**TO DO:** Return every line of each item below verbatim, with no changes.

**Extracted data entries:**
-- BEGIN --
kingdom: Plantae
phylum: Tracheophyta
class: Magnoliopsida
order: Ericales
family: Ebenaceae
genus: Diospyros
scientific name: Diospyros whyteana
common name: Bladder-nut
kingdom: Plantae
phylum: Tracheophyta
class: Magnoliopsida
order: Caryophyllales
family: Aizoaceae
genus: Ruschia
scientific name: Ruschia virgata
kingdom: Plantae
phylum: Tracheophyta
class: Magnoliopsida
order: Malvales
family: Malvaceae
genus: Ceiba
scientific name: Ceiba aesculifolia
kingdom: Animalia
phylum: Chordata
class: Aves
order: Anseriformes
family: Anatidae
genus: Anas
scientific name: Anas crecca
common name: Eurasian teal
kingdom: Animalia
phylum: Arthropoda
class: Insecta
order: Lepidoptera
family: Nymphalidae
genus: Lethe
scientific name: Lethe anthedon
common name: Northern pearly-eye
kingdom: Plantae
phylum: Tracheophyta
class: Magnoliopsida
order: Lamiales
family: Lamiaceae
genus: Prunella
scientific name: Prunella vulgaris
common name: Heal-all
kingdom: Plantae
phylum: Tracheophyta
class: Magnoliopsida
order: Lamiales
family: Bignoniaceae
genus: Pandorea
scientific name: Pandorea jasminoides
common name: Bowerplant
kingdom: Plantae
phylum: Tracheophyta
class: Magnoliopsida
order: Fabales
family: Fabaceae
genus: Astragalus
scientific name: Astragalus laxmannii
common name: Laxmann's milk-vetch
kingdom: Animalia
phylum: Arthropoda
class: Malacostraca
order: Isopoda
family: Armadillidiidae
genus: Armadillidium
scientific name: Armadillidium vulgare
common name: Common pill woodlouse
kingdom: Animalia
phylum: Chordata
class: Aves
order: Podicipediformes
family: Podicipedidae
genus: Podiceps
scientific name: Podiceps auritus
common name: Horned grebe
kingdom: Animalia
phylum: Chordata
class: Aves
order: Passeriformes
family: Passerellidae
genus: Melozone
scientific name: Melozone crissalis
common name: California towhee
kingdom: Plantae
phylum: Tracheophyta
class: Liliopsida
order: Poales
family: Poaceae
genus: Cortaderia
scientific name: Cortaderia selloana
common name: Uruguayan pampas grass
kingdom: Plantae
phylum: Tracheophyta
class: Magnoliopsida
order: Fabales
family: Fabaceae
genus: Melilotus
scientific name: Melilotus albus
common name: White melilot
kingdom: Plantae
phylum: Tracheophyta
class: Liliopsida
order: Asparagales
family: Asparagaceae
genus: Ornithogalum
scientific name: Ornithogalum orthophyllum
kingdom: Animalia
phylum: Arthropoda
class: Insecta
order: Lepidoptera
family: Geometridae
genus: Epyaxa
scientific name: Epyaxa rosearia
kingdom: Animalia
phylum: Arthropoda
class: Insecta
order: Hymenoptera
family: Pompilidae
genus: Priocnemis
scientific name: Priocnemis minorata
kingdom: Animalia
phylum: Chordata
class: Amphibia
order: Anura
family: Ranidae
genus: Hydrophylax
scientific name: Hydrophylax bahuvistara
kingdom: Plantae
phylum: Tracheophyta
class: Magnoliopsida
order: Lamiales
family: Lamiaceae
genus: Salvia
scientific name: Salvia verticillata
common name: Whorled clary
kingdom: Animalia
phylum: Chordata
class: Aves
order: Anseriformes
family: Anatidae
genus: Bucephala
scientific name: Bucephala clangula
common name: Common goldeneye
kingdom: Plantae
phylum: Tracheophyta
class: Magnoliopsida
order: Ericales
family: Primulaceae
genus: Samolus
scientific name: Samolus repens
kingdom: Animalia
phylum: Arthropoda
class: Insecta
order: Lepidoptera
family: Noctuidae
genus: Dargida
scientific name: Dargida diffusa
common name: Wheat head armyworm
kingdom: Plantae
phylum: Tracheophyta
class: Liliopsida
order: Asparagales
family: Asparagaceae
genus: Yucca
-- END --
**PROBLEM SOLUTION:**
kingdom: Plantae
phylum: Tracheophyta
class: Magnoliopsida
order: Ericales
family: Ebenaceae
genus: Diospyros
scientific name: Diospyros whyteana
common name: Bladder-nut
kingdom: Plantae
phylum: Tracheophyta
class: Magnoliopsida
order: Caryophyllales
family: Aizoaceae
genus: Ruschia
scientific name: Ruschia virgata
kingdom: Plantae
phylum: Tracheophyta
class: Magnoliopsida
order: Malvales
family: Malvaceae
genus: Ceiba
scientific name: Ceiba aesculifolia
kingdom: Animalia
phylum: Chordata
class: Aves
order: Anseriformes
family: Anatidae
genus: Anas
scientific name: Anas crecca
common name: Eurasian teal
kingdom: Animalia
phylum: Arthropoda
class: Insecta
order: Lepidoptera
family: Nymphalidae
genus: Lethe
scientific name: Lethe anthedon
common name: Northern pearly-eye
kingdom: Plantae
phylum: Tracheophyta
class: Magnoliopsida
order: Lamiales
family: Lamiaceae
genus: Prunella
scientific name: Prunella vulgaris
common name: Heal-all
kingdom: Plantae
phylum: Tracheophyta
class: Magnoliopsida
order: Lamiales
family: Bignoniaceae
genus: Pandorea
scientific name: Pandorea jasminoides
common name: Bowerplant
kingdom: Plantae
phylum: Tracheophyta
class: Magnoliopsida
order: Fabales
family: Fabaceae
genus: Astragalus
scientific name: Astragalus laxmannii
common name: Laxmann's milk-vetch
kingdom: Animalia
phylum: Arthropoda
class: Malacostraca
order: Isopoda
family: Armadillidiidae
genus: Armadillidium
scientific name: Armadillidium vulgare
common name: Common pill woodlouse
kingdom: Animalia
phylum: Chordata
class: Aves
order: Podicipediformes
family: Podicipedidae
genus: Podiceps
scientific name: Podiceps auritus
common name: Horned grebe
kingdom: Animalia
phylum: Chordata
class: Aves
order: Passeriformes
family: Passerellidae
genus: Melozone
scientific name: Melozone crissalis
common name: California towhee
kingdom: Plantae
phylum: Tracheophyta
class: Liliopsida
order: Poales
family: Poaceae
genus: Cortaderia
scientific name: Cortaderia selloana
common name: Uruguayan pampas grass
kingdom: Plantae
phylum: Tracheophyta
class: Magnoliopsida
order: Fabales
family: Fabaceae
genus: Melilotus
scientific name: Melilotus albus
common name: White melilot
kingdom: Plantae
phylum: Tracheophyta
class: Liliopsida
order: Asparagales
family: Asparagaceae
genus: Ornithogalum
scientific name: Ornithogalum orthophyllum
kingdom: Animalia
phylum: Arthropoda
class: Insecta
order: Lepidoptera
family: Geometridae
genus: Epyaxa
scientific name: Epyaxa rosearia
kingdom: Animalia
phylum: Arthropoda
class: Insecta
order: Hymenoptera
family: Pompilidae
genus: Priocnemis
scientific name: Priocnemis minorata
kingdom: Animalia
phylum: Chordata
class: Amphibia
order: Anura
family: Ranidae
genus: Hydrophylax
scientific name: Hydrophylax bahuvistara
kingdom: Plantae
phylum: Tracheophyta
class: Magnoliopsida
order: Lamiales
family: Lamiaceae
genus: Salvia
scientific name: Salvia verticillata
common name: Whorled clary
kingdom: Animalia
phylum: Chordata
class: Aves
order: Anseriformes
family: Anatidae
genus: Bucephala
scientific name: Bucephala clangula
common name: Common goldeneye
kingdom: Plantae
phylum: Tracheophyta
class: Magnoliopsida
order: Ericales
family: Primulaceae
genus: Samolus
scientific name: Samolus repens
kingdom: Animalia
phylum: Arthropoda
class: Insecta
order: Lepidoptera
family: Noctuidae
genus: Dargida
scientific name: Dargida diffusa
common name: Wheat head armyworm
kingdom: Plantae
phylum: Tracheophyta
class: Liliopsida
order: Asparagales
family: Asparagaceae
genus: Yucca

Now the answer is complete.